Six ans. C’est long six ans. Et c’est rien du tout quand il s’agit de Tombouctou. Parce que la joue se rappelle très bien de la claque reçue par Ceiling Coast. Et le pire, c’est qu’on retend l’autre sans hésiter. Deuxième album Tricky Floors car dans le monde de Tombouctou, bourgade bien connue au confluent du Rhône et de la Saône, les sols sont épineux de naissance, le terrain mouvant, glissant et l’exotisme trompeur. Bienvenue à Lyon, la perle du désert.

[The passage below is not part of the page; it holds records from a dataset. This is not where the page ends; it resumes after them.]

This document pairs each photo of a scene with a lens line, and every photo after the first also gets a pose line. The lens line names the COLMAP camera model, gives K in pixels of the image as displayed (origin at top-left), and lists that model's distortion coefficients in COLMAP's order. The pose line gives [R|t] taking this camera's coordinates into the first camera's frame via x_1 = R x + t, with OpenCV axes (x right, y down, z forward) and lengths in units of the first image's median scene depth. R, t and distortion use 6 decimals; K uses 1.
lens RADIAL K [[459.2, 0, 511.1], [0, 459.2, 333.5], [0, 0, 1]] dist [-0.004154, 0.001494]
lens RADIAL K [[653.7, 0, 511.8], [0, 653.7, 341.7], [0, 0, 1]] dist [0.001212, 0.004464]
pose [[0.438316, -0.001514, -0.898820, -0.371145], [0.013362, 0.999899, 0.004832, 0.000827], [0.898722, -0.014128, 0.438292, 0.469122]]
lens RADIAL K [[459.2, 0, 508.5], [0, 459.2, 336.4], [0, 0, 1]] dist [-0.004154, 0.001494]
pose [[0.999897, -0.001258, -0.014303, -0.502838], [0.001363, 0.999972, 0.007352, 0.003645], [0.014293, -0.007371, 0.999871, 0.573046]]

Le trio fait souffler un vent qui a la force de la tornade n’ayant rien perdu de sa folie contagieuse, valsent les têtes qui suivent à l’instinct une partition orientée vers les rafales et offrent des regards déboussolés devant tant de fracas enfantés dans une enfilade d’épingles à nourrice. De multiples pièces rattachées pour créer un front uni comme une intersyndicale, ils seront sourds et logiques et accrochés, éperonnés, stimulés vous serez. Tombouctou tisse des fragments d’un noise-rock libre d’exploser (ou pas) là où il veut se mettre à l’envers, se répand dans des recoins qui n’en finissent pas de se répercuter dans un intense engrenage ne connaissant pas la crise, tire des bords rudes et sauvages pour retomber sur ses pattes, dévie de l’orthodoxie pour écrire des notes qui ne sont pas dans les pages, des articulations qui défient la kinésithérapie. Tombouctou se permet même deux très courts titres qui cassent les reins, End Of Rescue en mode moustique et le trashisant Unusual Mabel.

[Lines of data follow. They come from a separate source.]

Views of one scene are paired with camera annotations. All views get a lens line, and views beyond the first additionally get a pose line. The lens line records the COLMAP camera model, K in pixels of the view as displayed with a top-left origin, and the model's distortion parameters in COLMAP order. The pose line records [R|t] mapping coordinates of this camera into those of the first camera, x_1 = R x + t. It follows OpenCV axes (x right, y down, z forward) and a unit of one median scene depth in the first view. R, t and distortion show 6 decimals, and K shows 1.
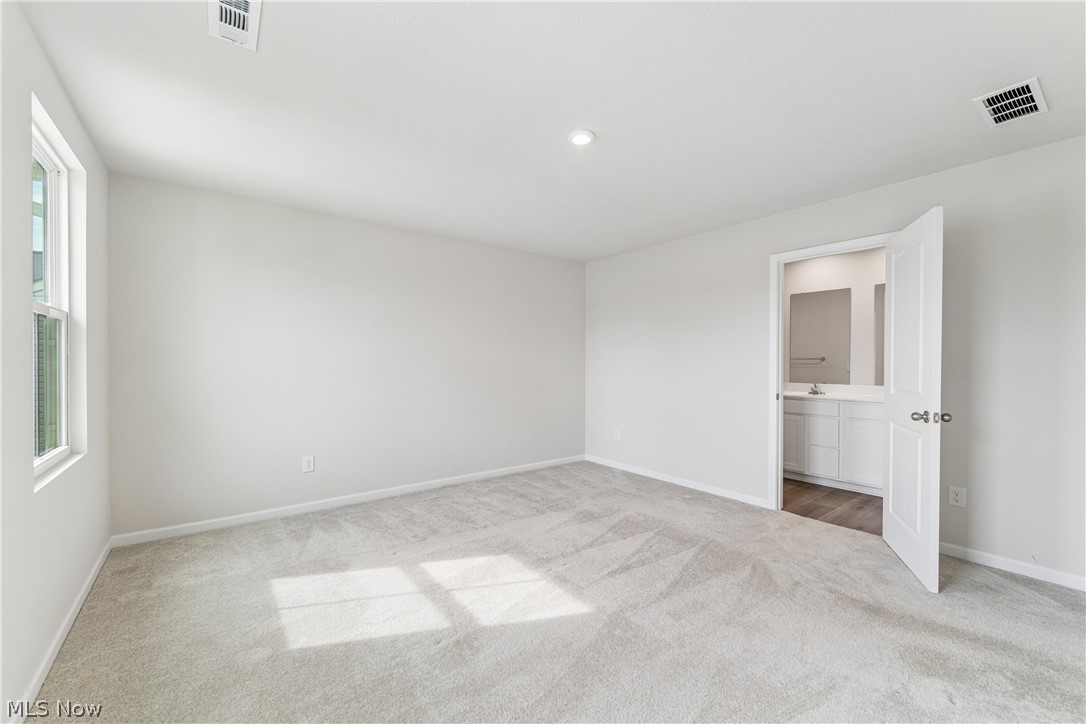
lens RADIAL K [[429.8, 0, 542.2], [0, 429.8, 360.9], [0, 0, 1]] dist [0.000189, -0.000455]
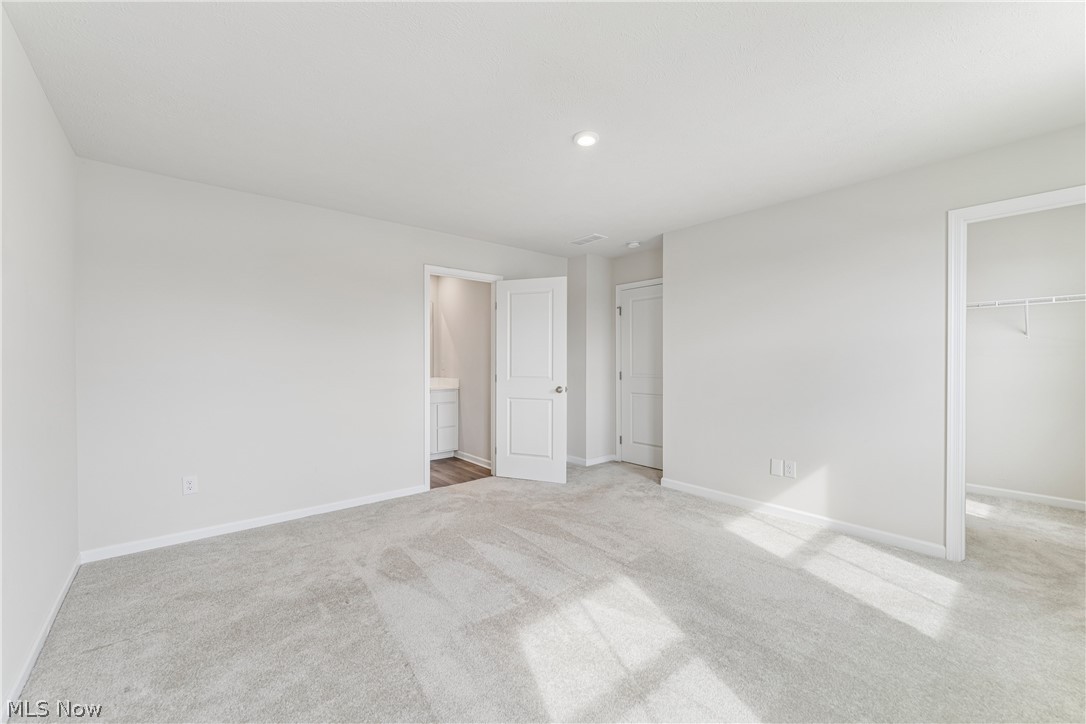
lens RADIAL K [[429.8, 0, 537.9], [0, 429.8, 369.1], [0, 0, 1]] dist [0.000189, -0.000455]
pose [[-0.037085, -0.023785, 0.999029, -0.804086], [0.000067, 0.999717, 0.023804, 0.000032], [-0.999312, 0.000950, -0.037073, 1.022749]]
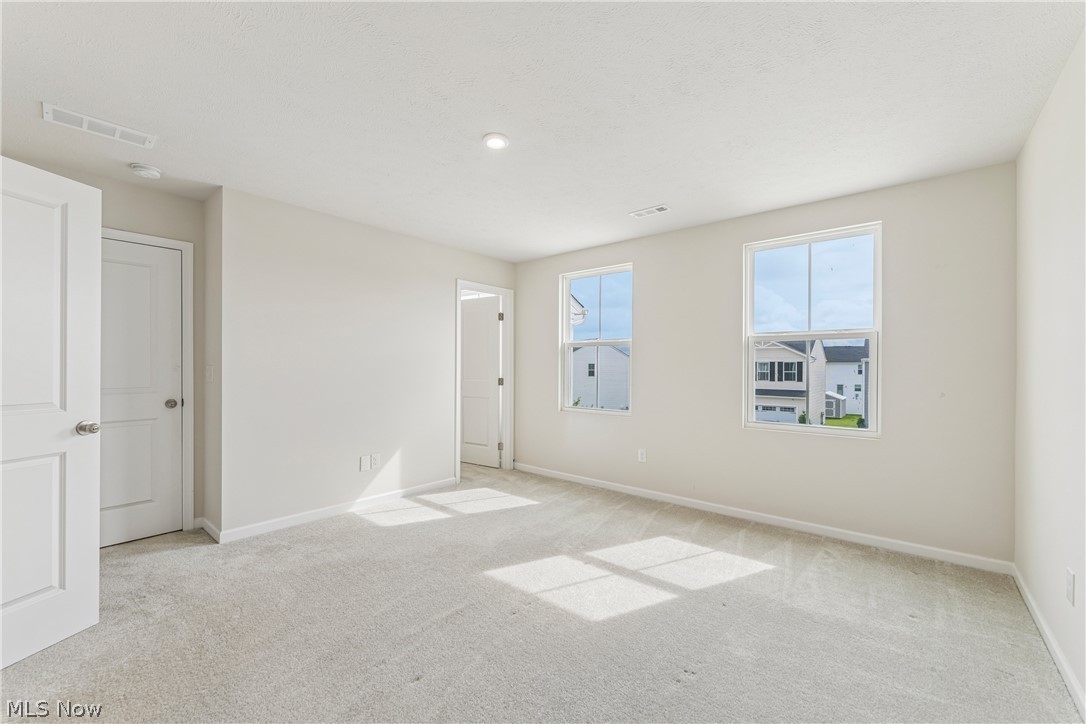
lens RADIAL K [[429.8, 0, 540.1], [0, 429.8, 367.4], [0, 0, 1]] dist [0.000189, -0.000455]
pose [[-0.977453, -0.012750, -0.210769, 0.186871], [-0.012205, 0.999918, -0.003885, 0.003798], [0.210801, -0.001225, -0.977528, 1.779626]]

Mais avant tout, Tombouctou possède cette rare faculté à se friser les moustaches tout en se montrant aérien, rieur, décontracté. Une paire guitare-batterie pleine de dextérité, de plans machiavéliques, d’inventivité qui sait parfaitement te capter, coule la candeur au milieu d’un nid de crotales. Et plus que jamais avec Tricky Floors, la frénésie est domptée sur le bout de la comète qui n’arrête pourtant pas de cracher et filer. Des appétences plus mélodiques et moins épileptiques. Un chaud déluge qui ne cesse de t’absorber dans son giron totalement irrésistible. Des structures démentes et tellement inspirées où ça regorge d’idées et d’aisance. Des riffs fumants, furieux, concassés, trafiqués. On ne voit pas le danger, c’est trop tard. Comme des phares qui éblouissent.
Et à ce petit jeu là, la chanteuse n’est pas l’ultime rempart. Elle ne protège de rien et surtout pas de l’envoûtement. Par contre, c’est la dernière brèche pour que la lumière t’arrive pleine poire. Sa facilité à passer d’une expression vocale à une autre, d’un feulement à un cri, était connue. Elle rajoute une faculté encore plus grande à se montrer mélodique, à s’envoler dans des intonations plus claires, posées créant de magnifiques contrastes qui illuminent les compos, les élèvent dans des sphères imprévues, les rendent encore plus belles et vibrantes, ce qui n’était pas gagné d’avance quand on se nomme Tombouctou et que l’hystérie colle à la peau. Cela donne des morceaux magnétiques, à la profondeur insoupçonnée comme Watermelon Snow, Claps On Waves ou Lucrece’s Summer qui bénéficient de cette aura inédite au chant plus travaillé que jamais. Tombouctou, c’est pas le bout du monde. C’est là, à ta porte et on ne mesure pas assez la chance d’avoir un groupe de cet acabit sortir un album de cette trempe là. Renversant et grandiose.